A lot of existing data is not labeled. It is still possible to learn from data without labels with unsupervised models. A typical task during exploratory data analysis is to find related items or clusters. We can imagine the Iris dataset, but without the labels:

While the task seems much harder without labels, one group of measurements (in the lower-left) seems to stand apart. The goal of clustering algorithms is to identify these groups.

We will use K-Means clustering on the Iris dataset (without the labels). This algorithm expects the number of clusters to be specified in advance, which can be a disadvantage. K-Means will try to partition the dataset into groups, by minimizing the within-cluster sum of squares.

For example, we instantiate the KMeans model with n_clusters equal to 3:

>>> from sklearn.cluster import KMeans
>>> km = KMeans(n_clusters=3)

Similar to supervised algorithms, we can use the fit methods to train the model, but we only pass the data and not target labels:

>>> km.fit(iris.data)
KMeans(copy_x=True, init='k-means++', max_iter=300, n_clusters=3, n_init=10, n_jobs=1, precompute_distances='auto', random_state=None, tol=0.0001, verbose=0)

We already saw attributes ending with an underscore. In this case, the algorithm assigned a label to the training data, which can be inspected with the labels_ attribute:

>>> km.labels_
array([1, 1, 1, 1, 1, 1, ..., 0, 2, 0, 0, 2], dtype=int32)

We can already compare the result of these algorithms with our known target labels:

>>> iris.target
array([0, 0, 0, 0, 0, 0, ..., 2, 2, 2, 2, 2])

We quickly relabel the result to simplify the prediction error calculation:

>>> tr = {1: 0, 2: 1, 0: 2}
>>> predicted_labels = np.array([tr[i] for i in km.labels_])
>>> sum([p == t for (p, t) in zip(predicted_labels, iris.target)])
134

From 150 samples, K-Mean assigned the correct label to 134 samples, which is an accuracy of about 90 percent. The following plot shows the points of the algorithm predicted correctly in grey and the mislabeled points in red:

As another example for an unsupervised algorithm, we will take a look at Principal Component Analysis (PCA). The PCA aims to find the directions of the maximum variance in high-dimensional data. One goal is to reduce the number of dimensions by projecting a higher-dimensional space onto a lower-dimensional subspace while keeping most of the information.

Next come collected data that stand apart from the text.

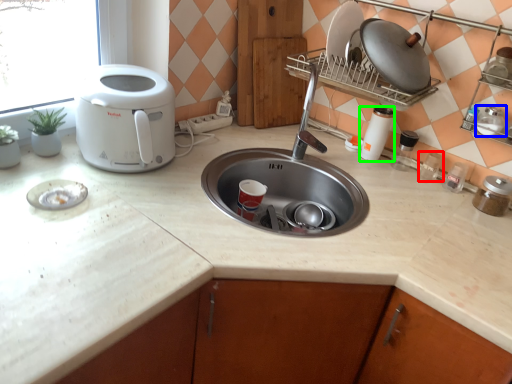
Question: Which is nearer to the appliance (highlighted by a red box)? appliance (highlighted by a blue box) or appliance (highlighted by a green box).

Choices:
 (A) appliance
 (B) appliance

Answer: (B)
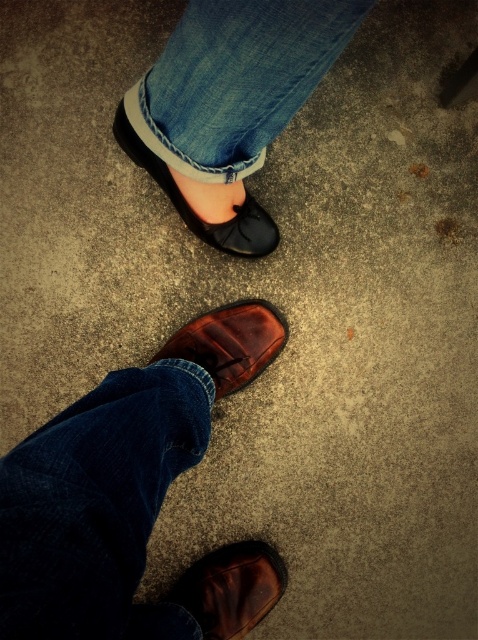
You are standing in a room and see two shoes on the floor. You need to place a small object exactly at point (x=231, y=588). Which shoe should you place it on?

The point (x=231, y=588) corresponds to the brown leather shoe at lower center, so you should place the object there.

You are trying to decide which footwear to wear for a casual event. Based on the image, which item is more suitable for a casual look between the dark blue denim jeans at lower left and the matte black shoe at center?

The matte black shoe at center is more suitable for a casual look because the dark blue denim jeans at lower left are larger in size compared to the matte black shoe at center, indicating they might not be the intended pair for casual wear.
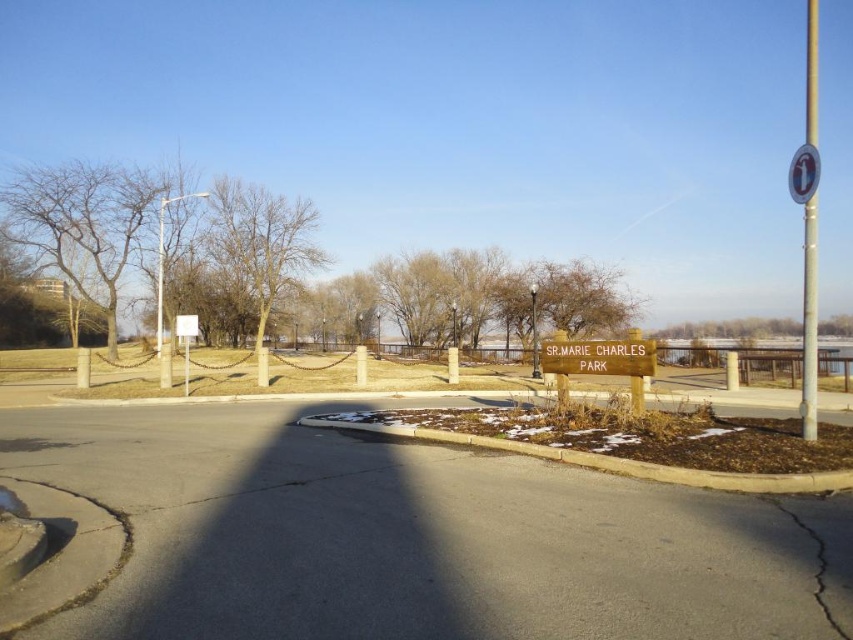
Question: Is bare wood tree at center thinner than brown mulch at lower center?

Choices:
 (A) yes
 (B) no

Answer: (B)

Question: From the image, what is the correct spatial relationship of bare wood tree at center in relation to brown mulch at lower center?

Choices:
 (A) left
 (B) right

Answer: (A)

Question: Which point is farther from the camera taking this photo?

Choices:
 (A) (820, 579)
 (B) (554, 371)

Answer: (B)

Question: Does brown mulch at lower center appear over black asphalt crack at lower right?

Choices:
 (A) no
 (B) yes

Answer: (B)

Question: Among these objects, which one is nearest to the camera?

Choices:
 (A) white plastic circle at upper right
 (B) brown mulch at lower center
 (C) black asphalt crack at lower right

Answer: (C)

Question: Based on their relative distances, which object is nearer to the bare branches at left?

Choices:
 (A) white plastic circle at upper right
 (B) bare wood tree at center
 (C) brown wooden sign at center

Answer: (B)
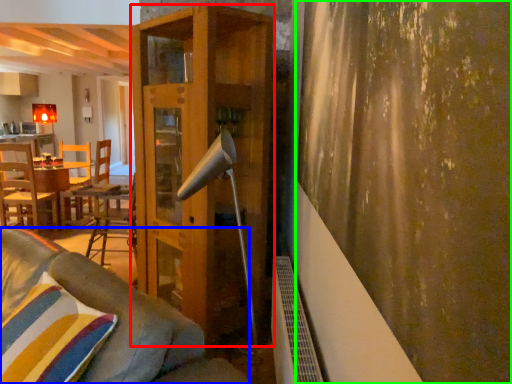
Question: Which object is the farthest from shelf (highlighted by a red box)? Choose among these: studio couch (highlighted by a blue box) or curtain (highlighted by a green box).

Choices:
 (A) studio couch
 (B) curtain

Answer: (B)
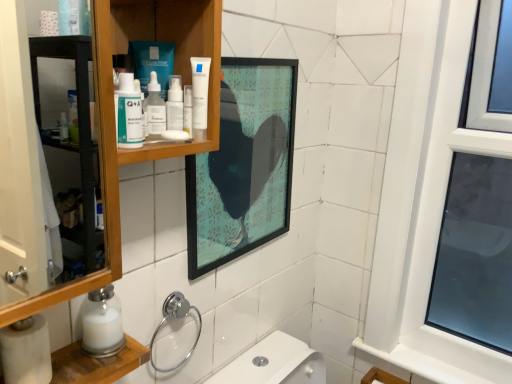
Question: From the image's perspective, does white matte tube at upper center appear lower than wooden cabinet at upper left?

Choices:
 (A) no
 (B) yes

Answer: (A)

Question: Is white matte tube at upper center to the right of wooden cabinet at upper left from the viewer's perspective?

Choices:
 (A) no
 (B) yes

Answer: (B)

Question: Can you confirm if white matte tube at upper center is smaller than wooden cabinet at upper left?

Choices:
 (A) no
 (B) yes

Answer: (B)

Question: Is there a large distance between white matte tube at upper center and wooden cabinet at upper left?

Choices:
 (A) yes
 (B) no

Answer: (B)

Question: Is white matte tube at upper center thinner than wooden cabinet at upper left?

Choices:
 (A) no
 (B) yes

Answer: (B)

Question: Which is correct: chrome/metallic towel ring at lower center is inside matte glass picture frame at upper center, or outside of it?

Choices:
 (A) inside
 (B) outside

Answer: (B)

Question: In the image, is chrome/metallic towel ring at lower center on the left side or the right side of matte glass picture frame at upper center?

Choices:
 (A) left
 (B) right

Answer: (A)

Question: From the image's perspective, is chrome/metallic towel ring at lower center located above or below matte glass picture frame at upper center?

Choices:
 (A) below
 (B) above

Answer: (A)

Question: From their relative heights in the image, would you say chrome/metallic towel ring at lower center is taller or shorter than matte glass picture frame at upper center?

Choices:
 (A) short
 (B) tall

Answer: (A)

Question: From a real-world perspective, relative to wooden cabinet at upper left, is matte plastic q+a bottle at upper left vertically above or below?

Choices:
 (A) below
 (B) above

Answer: (B)

Question: Considering the positions of point (144, 119) and point (117, 375), is point (144, 119) closer or farther from the camera than point (117, 375)?

Choices:
 (A) closer
 (B) farther

Answer: (A)

Question: Is matte plastic q+a bottle at upper left situated inside wooden cabinet at upper left or outside?

Choices:
 (A) inside
 (B) outside

Answer: (A)

Question: In the image, is matte plastic q+a bottle at upper left positioned in front of or behind wooden cabinet at upper left?

Choices:
 (A) front
 (B) behind

Answer: (B)

Question: Considering the positions of white matte tube at upper center and chrome/metallic towel ring at lower center in the image, is white matte tube at upper center bigger or smaller than chrome/metallic towel ring at lower center?

Choices:
 (A) small
 (B) big

Answer: (A)

Question: Visually, is white matte tube at upper center positioned to the left or to the right of chrome/metallic towel ring at lower center?

Choices:
 (A) right
 (B) left

Answer: (A)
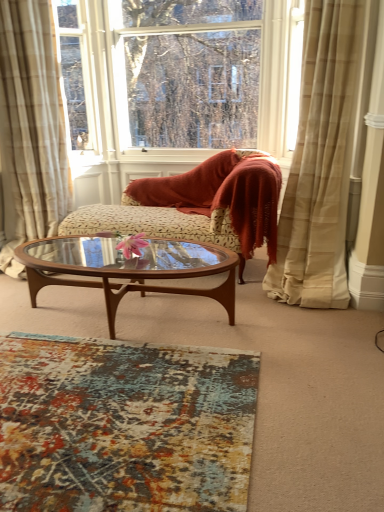
Question: Is brown wood/glass coffee table at center located outside beige plaid curtain at right, which appears as the 1th curtain when viewed from the right?

Choices:
 (A) yes
 (B) no

Answer: (A)

Question: Is the depth of brown wood/glass coffee table at center greater than that of beige plaid curtain at right, which appears as the 1th curtain when viewed from the right?

Choices:
 (A) yes
 (B) no

Answer: (A)

Question: From the image's perspective, is brown wood/glass coffee table at center located above beige plaid curtain at right, which appears as the 1th curtain when viewed from the right?

Choices:
 (A) yes
 (B) no

Answer: (B)

Question: Can you confirm if brown wood/glass coffee table at center is taller than beige plaid curtain at right, which appears as the 1th curtain when viewed from the right?

Choices:
 (A) yes
 (B) no

Answer: (B)

Question: Is brown wood/glass coffee table at center far from beige plaid curtain at right, which appears as the 1th curtain when viewed from the right?

Choices:
 (A) yes
 (B) no

Answer: (B)

Question: From a real-world perspective, is brown wood/glass coffee table at center physically above beige plaid curtain at right, marked as the second curtain in a left-to-right arrangement?

Choices:
 (A) no
 (B) yes

Answer: (A)

Question: From a real-world perspective, is beige plaid curtain at left, positioned as the 1th curtain in left-to-right order, under brown wood/glass coffee table at center?

Choices:
 (A) yes
 (B) no

Answer: (B)

Question: Is brown wood/glass coffee table at center at the back of beige plaid curtain at left, positioned as the 1th curtain in left-to-right order?

Choices:
 (A) yes
 (B) no

Answer: (B)

Question: Considering the relative sizes of beige plaid curtain at left, the 2th curtain when ordered from right to left, and brown wood/glass coffee table at center in the image provided, is beige plaid curtain at left, the 2th curtain when ordered from right to left, thinner than brown wood/glass coffee table at center?

Choices:
 (A) yes
 (B) no

Answer: (B)

Question: Could you tell me if beige plaid curtain at left, the 2th curtain when ordered from right to left, is facing brown wood/glass coffee table at center?

Choices:
 (A) yes
 (B) no

Answer: (B)

Question: Can you confirm if beige plaid curtain at left, positioned as the 1th curtain in left-to-right order, is shorter than brown wood/glass coffee table at center?

Choices:
 (A) yes
 (B) no

Answer: (B)

Question: Can you confirm if beige plaid curtain at left, the 2th curtain when ordered from right to left, is wider than brown wood/glass coffee table at center?

Choices:
 (A) no
 (B) yes

Answer: (B)

Question: From a real-world perspective, is brown wood/glass coffee table at center positioned over beige plaid curtain at left, the 2th curtain when ordered from right to left, based on gravity?

Choices:
 (A) yes
 (B) no

Answer: (B)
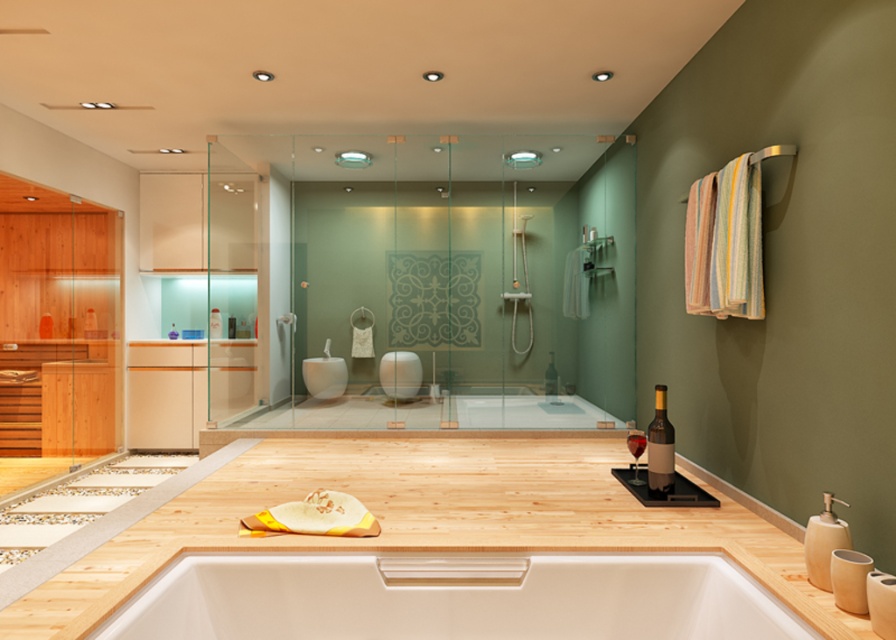
Question: Which point appears closest to the camera in this image?

Choices:
 (A) (461, 561)
 (B) (553, 360)
 (C) (660, 474)

Answer: (A)

Question: From the image, what is the correct spatial relationship of matte glass wine bottle at center in relation to dark glass wine at center?

Choices:
 (A) below
 (B) above

Answer: (B)

Question: Among these objects, which one is farthest from the camera?

Choices:
 (A) white glossy jacuzzi at lower center
 (B) transparent glass shower door at center

Answer: (B)

Question: Does transparent glass shower door at center appear on the right side of matte glass wine bottle at center?

Choices:
 (A) yes
 (B) no

Answer: (B)

Question: Considering the real-world distances, which object is farthest from the brown glass bottle at center?

Choices:
 (A) transparent glass shower door at center
 (B) dark glass wine at center
 (C) matte glass wine bottle at center

Answer: (C)

Question: In this image, where is transparent glass shower door at center located relative to dark glass wine at center?

Choices:
 (A) left
 (B) right

Answer: (A)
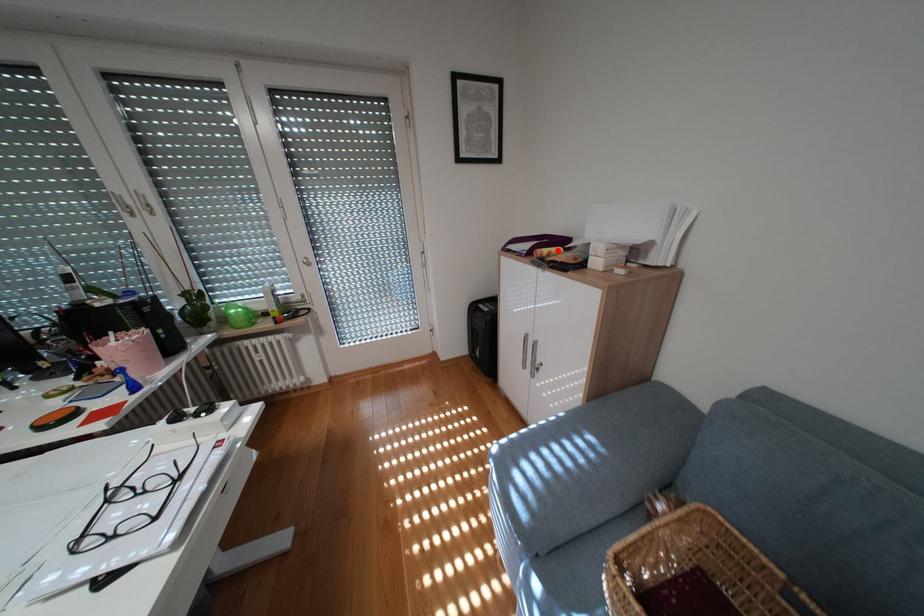
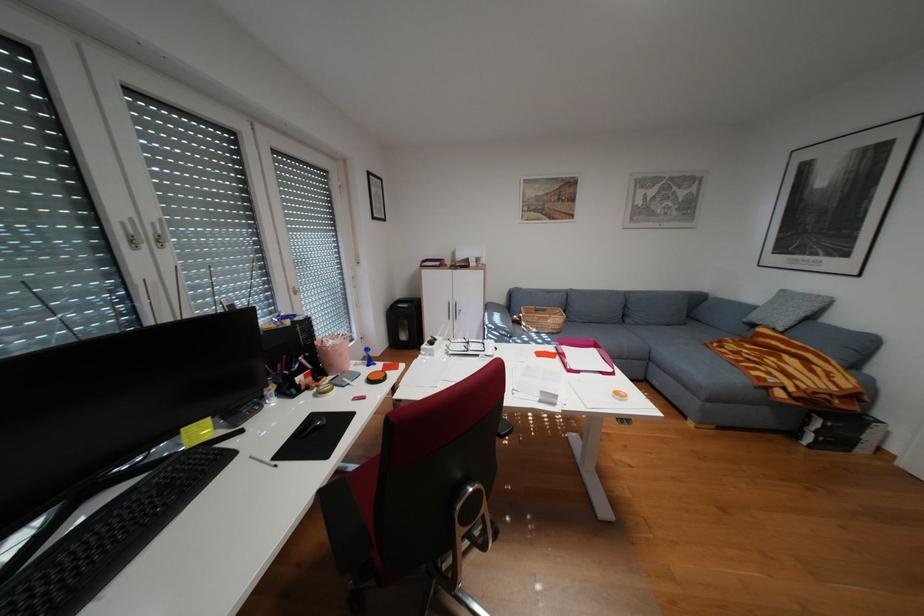
In the second image, find the point that corresponds to the highlighted location in the first image.

(460, 262)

The problem appears in various fields. You have collected many samples and each sample consists of hundreds or thousands of features. Not all the properties of the phenomenon at hand will be equally important. In our Iris dataset, we saw that the petal length alone seemed to be a good discriminator of the various species. PCA aims to find principal components that explain most of the variation in the data. If we sort our components accordingly (technically, we sort the eigenvectors of the covariance matrix by eigenvalue), we can keep the ones that explain most of the data and ignore the remaining ones, thereby reducing the dimensionality of the data.

It is simple to run PCA with scikit-learn. We will not go into the implementation details, but instead try to give you an intuition of PCA by running it on the Iris dataset, in order to give you yet another angle.

The process is similar to the ones we implemented so far. First, we instantiate our model; this time, the PCA from the decomposition submodule. We also import a standardization method, called StandardScaler, that will remove the mean from our data and scale to the unit variance. This step is a common requirement for many machine learning algorithms:

>>> from sklearn.decomposition import PCA
>>> from sklearn.preprocessing import StandardScaler

First, we instantiate our model with a parameter (which specifies the number of dimensions to reduce to), standardize our input, and run the fit_transform function that will take care of the mechanics of PCA:

>>> pca = PCA(n_components=2)
>>> X = StandardScaler().fit_transform(iris.data)
>>> Y = pca.fit_transform(X)

The result is a dimensionality reduction in the Iris dataset from four (sepal and petal width and length) to two dimensions. It is important to note that this projection is not onto the two existing dimensions, so our new dataset does not consist of, for example, only petal length and width. Instead, the two new dimensions will represent a mixture of the existing features.

The following scatter plot shows the transformed dataset; from a glance at the plot, it looks like we still kept the essence of our dataset, even though we halved the number of dimensions:

Dimensionality reduction is just one way to deal with high-dimensional datasets, which are sometimes effected by the so called curse of dimensionality.